Published: Friday, Oct. 26, 2012 - 12:00 am | Page 8A
Last Modified: Sunday, Oct. 28, 2012 - 12:46 pm

TAMPA, Fla. – President Barack Obama and Mitt Romney dueled Thursday across America's swing states, working feverishly to push early voters to the polls and battling hard for the votes of women.

Obama, his voice hoarse, wrapped up a 48-hour campaign marathon, rolling through Florida, Virginia and Ohio. Romney stumped in Ohio, whose 18 electoral votes could decide the winner in 12 days.

They campaigned as Americans already are voting in 34 states – including key states Colorado, Florida, Nevada and Ohio. Voters in many states can go to the polls or cast "no-excuse" absentee ballots, meaning they don't have to give a reason for requesting such a ballot, before Election Day. Obama is viewed as having the advantage in early voting states, thanks to the sophisticated get-out-the-vote machine he first used four years ago.

Obama voted himself Thursday in Chicago, the first time an incumbent president has voted early. He implored supporters to do the same. Thirty-five percent of all voters are expected to cast early ballots, up from 31 percent four years ago, according to Paul Gronke, director of the Reed College Early Voting Information Center in Oregon.

Republicans were equally eager to turn out the vote. "I need you to commit as well, not only to vote, and vote early – I won't say often, just vote early," Romney urged a Cincinnati crowd.

Early voting matters not only because it helps increase turnout, but "it frees up a lot of resources that can be used to get more voters to the polls in Election Day," said Larry Sabato, director of the Center for Politics at the University of Virginia.

The two camps also vied to woo women, as a new AP-Gfk survey confirmed other polls showing that Obama has lost the big lead he had held among women voters. Obama led by 16 percentage points a month ago, but the two are now tied, according to the AP poll.

The president nonetheless saw fresh potential to regain the momentum among women.

"I don't think any politician in Washington, most of whom are male, should be making health care decisions for women," he told 8,500 people at Tampa's Ybor Centennial Park. "Women can make those decisions themselves."

His remarks were aimed at women who back the 2010 federal health care law, which Romney wants to repeal and replace, as well as abortion rights supporters.

Democrats also spent Thursday trying to capitalize on comments by Republican U.S. Senate candidate Richard Mourdock of Indiana.

In a debate Tuesday, Mourdock explained his opposition to abortion rights including cases of rape, saying, "I struggled with it myself for a long time, but I came to realize life is a gift from God, and I think even when life begins in that horrible situation of rape, that it is something that God intended to happen."

Obama, asked about the comment Wednesday by late-night talk show host Jay Leno, said, "Rape is rape. It is a crime. And so these various distinctions about rape don't make too much sense to me – don't make any sense to me."
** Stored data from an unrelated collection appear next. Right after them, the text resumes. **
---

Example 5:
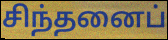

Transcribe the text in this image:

சிந்தனைப்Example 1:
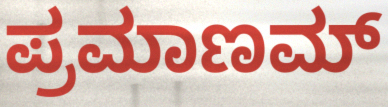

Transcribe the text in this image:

ಪ್ರಮಾಣಮ್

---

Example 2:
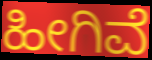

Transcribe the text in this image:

ಹೀಗಿವೆ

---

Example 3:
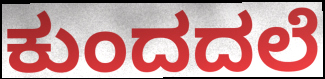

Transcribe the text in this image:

ಕುಂದದಲೆ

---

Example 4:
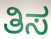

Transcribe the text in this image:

ತಿಸ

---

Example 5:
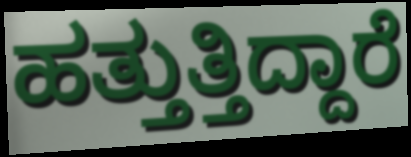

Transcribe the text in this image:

ಹತ್ತುತ್ತಿದ್ದಾರೆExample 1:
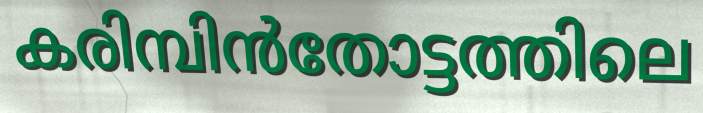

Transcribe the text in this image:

കരിമ്പിൻതോട്ടത്തിലെ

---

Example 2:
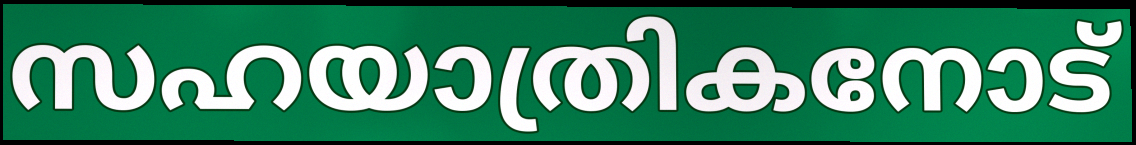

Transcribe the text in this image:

സഹയാത്രികനോട്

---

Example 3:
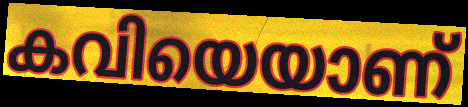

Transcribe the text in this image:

കവിയെയാണ്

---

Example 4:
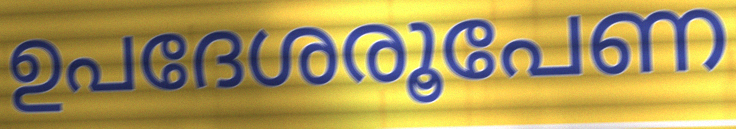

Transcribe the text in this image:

ഉപദേശരൂപേണ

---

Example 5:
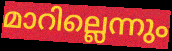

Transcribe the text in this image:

മാറില്ലെന്നുംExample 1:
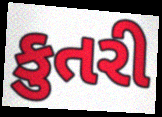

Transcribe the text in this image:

કુતરી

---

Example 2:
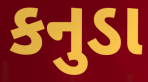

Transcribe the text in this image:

કનુડા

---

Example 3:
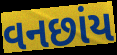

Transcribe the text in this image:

વનછાંય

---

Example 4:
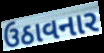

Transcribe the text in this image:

ઉઠાવનાર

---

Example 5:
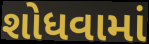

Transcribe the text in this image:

શોધવામાંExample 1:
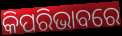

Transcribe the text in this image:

କିପରିଭାବରେ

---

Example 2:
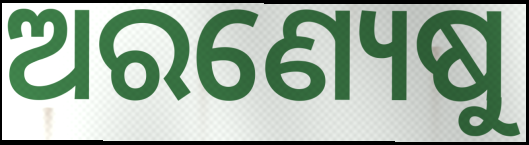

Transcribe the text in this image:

ଅରଣ୍ୟେଷୁ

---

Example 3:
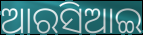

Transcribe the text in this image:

ଆରସିଆଇ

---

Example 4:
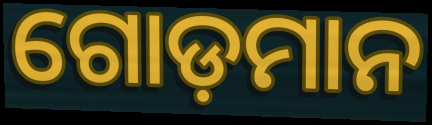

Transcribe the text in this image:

ଗୋଡ଼ମାନ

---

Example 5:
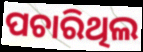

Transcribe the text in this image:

ପଚାରିଥିଲ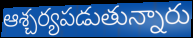
ఆశ్చర్యపడుతున్నారు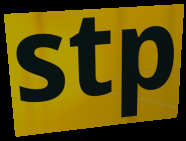
stp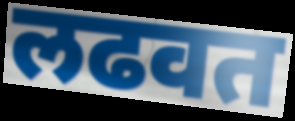
लढवत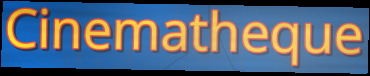
CinemathequeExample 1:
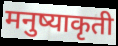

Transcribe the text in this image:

मनुष्याकृती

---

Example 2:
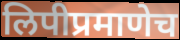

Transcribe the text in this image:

लिपीप्रमाणेच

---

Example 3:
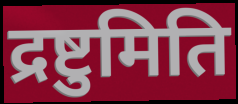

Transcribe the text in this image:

द्रष्टुमिति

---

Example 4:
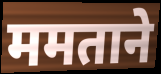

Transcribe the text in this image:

ममताने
Thursday, the campaign unveiled an ad reminding voters that Romney also opposes abortion rights, though Romney supports abortion rights in cases of rape, incest or to save the life of the woman.
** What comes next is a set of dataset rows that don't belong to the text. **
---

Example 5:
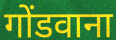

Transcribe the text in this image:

गोंडवाना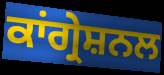
ਕਾਂਗ੍ਰੇਸ਼ਨਲ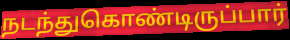
நடந்துகொண்டிருப்பார்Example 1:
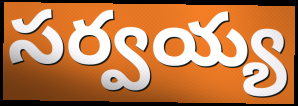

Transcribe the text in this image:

సర్వయ్య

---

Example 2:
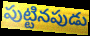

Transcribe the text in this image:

పుట్టినపుడు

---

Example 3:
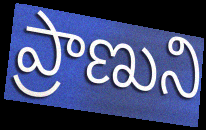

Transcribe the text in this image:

ప్రాణుని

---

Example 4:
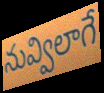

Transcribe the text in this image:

నువ్విలాగే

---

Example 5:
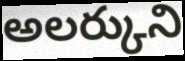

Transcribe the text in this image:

అలర్కునిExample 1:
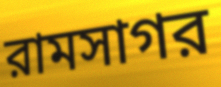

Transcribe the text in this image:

রামসাগর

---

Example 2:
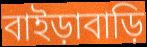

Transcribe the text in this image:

বাইড়াবাড়ি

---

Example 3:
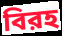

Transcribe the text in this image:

বিরহ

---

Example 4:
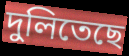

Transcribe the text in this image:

দুলিতেছে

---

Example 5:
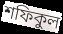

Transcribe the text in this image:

শফিকুলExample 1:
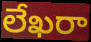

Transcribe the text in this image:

లేఖరా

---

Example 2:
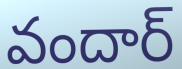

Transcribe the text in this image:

వందార్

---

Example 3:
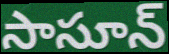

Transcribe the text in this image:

సాసూన్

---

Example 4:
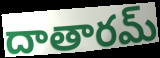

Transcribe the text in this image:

దాతారమ్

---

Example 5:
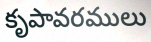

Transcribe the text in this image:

కృపావరములు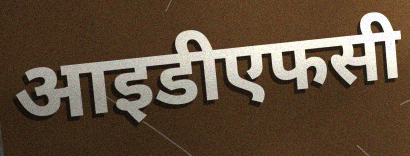
आइडीएफसी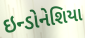
ઇન્ડોનેશિયા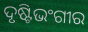
ଦୃଷ୍ଟିଭଂଗୀରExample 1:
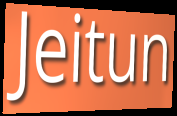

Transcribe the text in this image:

Jeitun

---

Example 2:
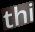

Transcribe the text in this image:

thi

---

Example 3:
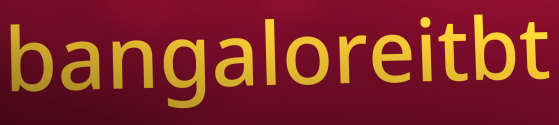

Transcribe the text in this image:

bangaloreitbt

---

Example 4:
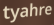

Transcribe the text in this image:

According to the Associated Press, the president's campaign also trumpeted the endorsement by former Secretary of State Colin Powell, a Republican who supported Obama in 2008. Powell praised Obama's handling of the economic recovery, telling "CBS This Morning," ''I think we've begun to come out of the dive and we're gaining altitude."

Meanwhile, Romney continued to emphasize his economic message. During an appearance at Jet Machine in Cincinnati, a military equipment supplier and assembler, he outlined his plans after being introduced by women involved in local small businesses.

Romney's advisers maintain he can win the women's vote with his economic arguments.

"For those of you in your 40s and 50s, who have always anticipated that these would be the high earning years, the most productive years, the years that you'd be able to put a little away for retirement or perhaps help your kids with college," Romney said, "you're finding that's harder and harder to do."